INSTRUCTIONS FOR THE TASK
Please print, exactly, only the lines in the entries below from the line that has "index dip: (410, 124)" through the line that has "middle mcp: (294, 653)". Pictures don't go in.

AVAILABLE DATA
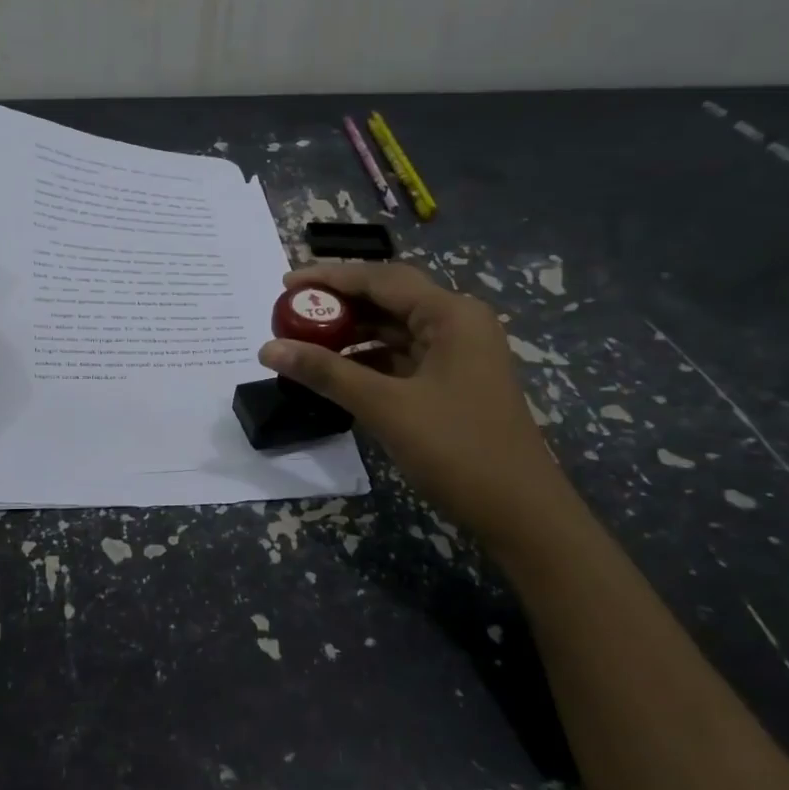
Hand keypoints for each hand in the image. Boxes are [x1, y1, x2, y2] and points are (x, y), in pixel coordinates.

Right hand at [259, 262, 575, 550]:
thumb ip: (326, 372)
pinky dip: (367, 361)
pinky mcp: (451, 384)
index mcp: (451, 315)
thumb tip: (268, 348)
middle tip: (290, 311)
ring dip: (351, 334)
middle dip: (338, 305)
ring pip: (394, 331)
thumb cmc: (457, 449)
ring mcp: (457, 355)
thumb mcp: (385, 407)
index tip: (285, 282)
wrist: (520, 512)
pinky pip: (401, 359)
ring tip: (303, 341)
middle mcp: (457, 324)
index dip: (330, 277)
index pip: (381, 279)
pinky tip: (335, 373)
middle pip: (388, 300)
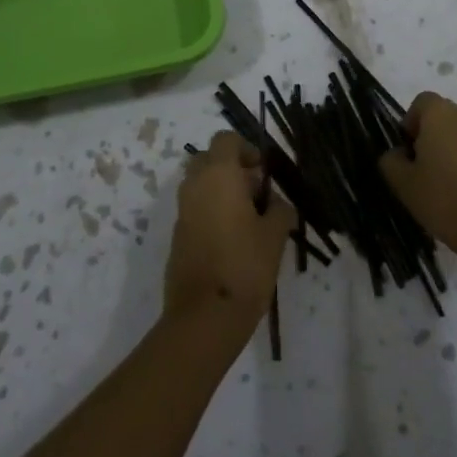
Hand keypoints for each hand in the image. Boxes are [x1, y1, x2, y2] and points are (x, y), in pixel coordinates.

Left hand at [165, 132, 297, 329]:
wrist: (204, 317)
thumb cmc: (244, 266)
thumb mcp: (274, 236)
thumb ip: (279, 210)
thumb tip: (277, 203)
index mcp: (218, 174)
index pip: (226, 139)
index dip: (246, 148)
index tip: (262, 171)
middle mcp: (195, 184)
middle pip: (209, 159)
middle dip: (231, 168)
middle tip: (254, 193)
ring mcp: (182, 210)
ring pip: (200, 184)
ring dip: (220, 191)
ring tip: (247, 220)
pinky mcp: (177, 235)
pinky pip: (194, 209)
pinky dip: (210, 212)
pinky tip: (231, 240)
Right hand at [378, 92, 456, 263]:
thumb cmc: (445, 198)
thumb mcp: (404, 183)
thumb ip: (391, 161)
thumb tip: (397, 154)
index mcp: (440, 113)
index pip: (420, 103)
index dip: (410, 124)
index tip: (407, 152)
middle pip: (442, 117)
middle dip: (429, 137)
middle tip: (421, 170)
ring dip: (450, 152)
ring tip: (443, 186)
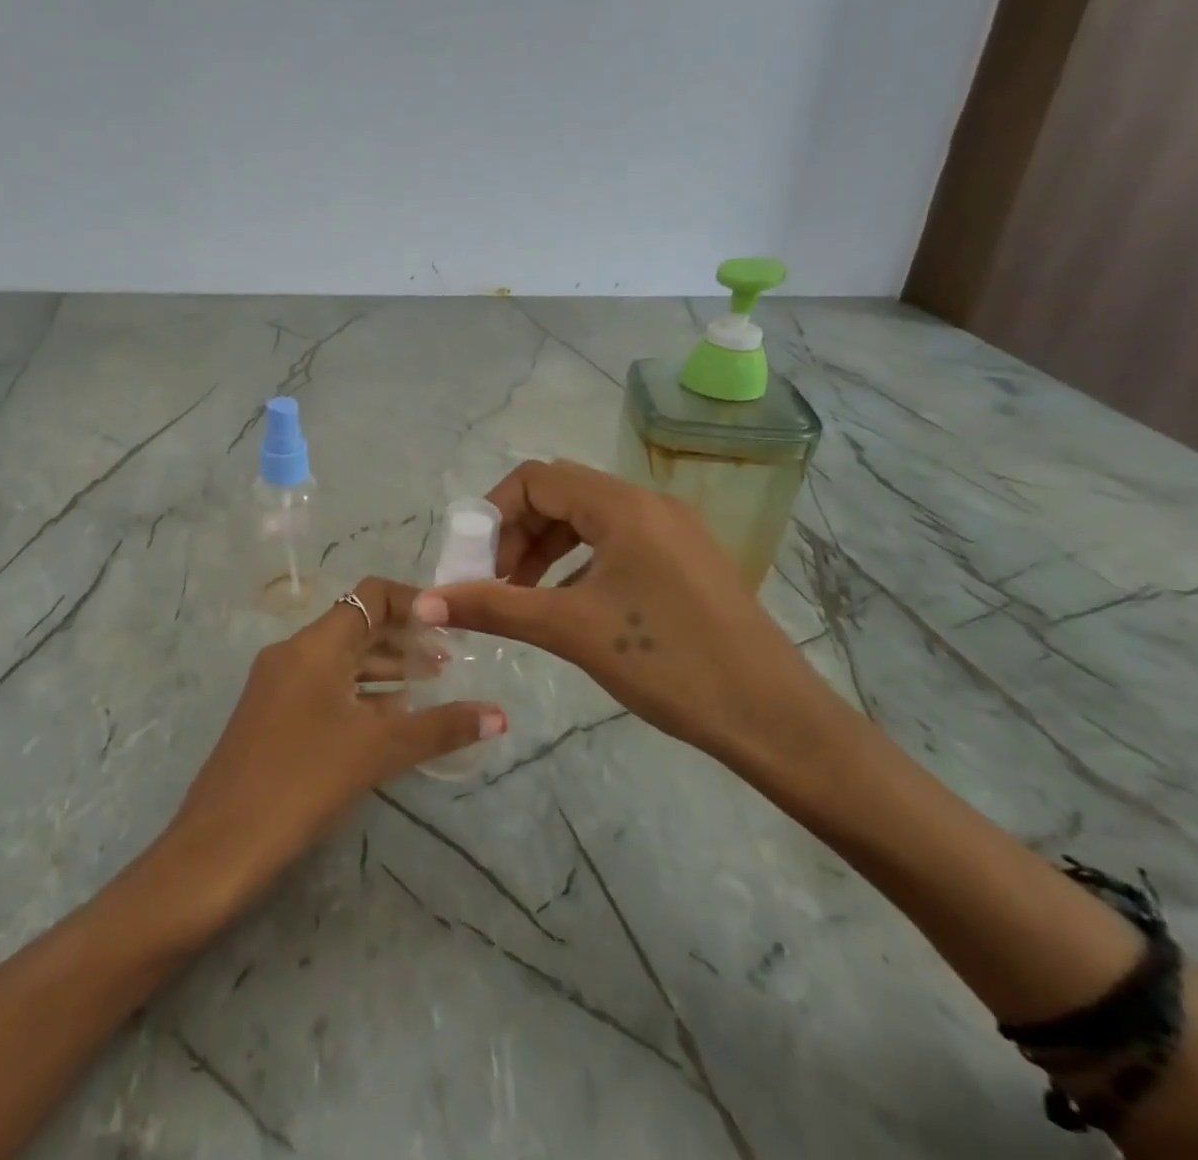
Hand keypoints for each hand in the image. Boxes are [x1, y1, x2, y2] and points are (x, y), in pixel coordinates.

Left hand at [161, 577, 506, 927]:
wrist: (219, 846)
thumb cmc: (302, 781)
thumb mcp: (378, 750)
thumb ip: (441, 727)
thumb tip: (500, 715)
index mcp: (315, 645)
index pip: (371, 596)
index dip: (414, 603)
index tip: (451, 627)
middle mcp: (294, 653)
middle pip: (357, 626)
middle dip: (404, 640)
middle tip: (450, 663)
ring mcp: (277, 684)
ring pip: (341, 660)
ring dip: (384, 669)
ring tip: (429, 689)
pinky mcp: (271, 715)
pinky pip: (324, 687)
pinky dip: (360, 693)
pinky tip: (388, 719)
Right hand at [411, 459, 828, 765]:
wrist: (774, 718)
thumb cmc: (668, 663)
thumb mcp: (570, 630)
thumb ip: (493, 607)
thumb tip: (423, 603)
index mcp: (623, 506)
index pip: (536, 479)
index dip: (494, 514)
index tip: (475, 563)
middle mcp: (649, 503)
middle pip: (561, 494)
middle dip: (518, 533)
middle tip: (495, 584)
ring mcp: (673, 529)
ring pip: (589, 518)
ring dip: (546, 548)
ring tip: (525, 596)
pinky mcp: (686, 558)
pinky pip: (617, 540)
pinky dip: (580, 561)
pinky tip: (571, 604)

RESULT OF THIS TASK
index dip: (410, 124)
index tip: (407, 152)
middle pip: (442, 117)
middle dip: (429, 137)
middle tip: (421, 170)
ring dip: (450, 152)
ring tip: (443, 186)
Hand keypoints for each hand in the image. Boxes are [x1, y1, x2, y2] and points are (x, y), in pixel coordinates.

Left hand at [161, 577, 506, 927]:
wrist: (219, 846)
thumb cmc: (302, 781)
thumb mcp: (378, 750)
thumb ip: (441, 727)
thumb tip: (500, 715)
index mcp: (315, 645)
index pip: (371, 596)
index dip: (414, 603)
index tip: (451, 627)
middle mcp: (294, 653)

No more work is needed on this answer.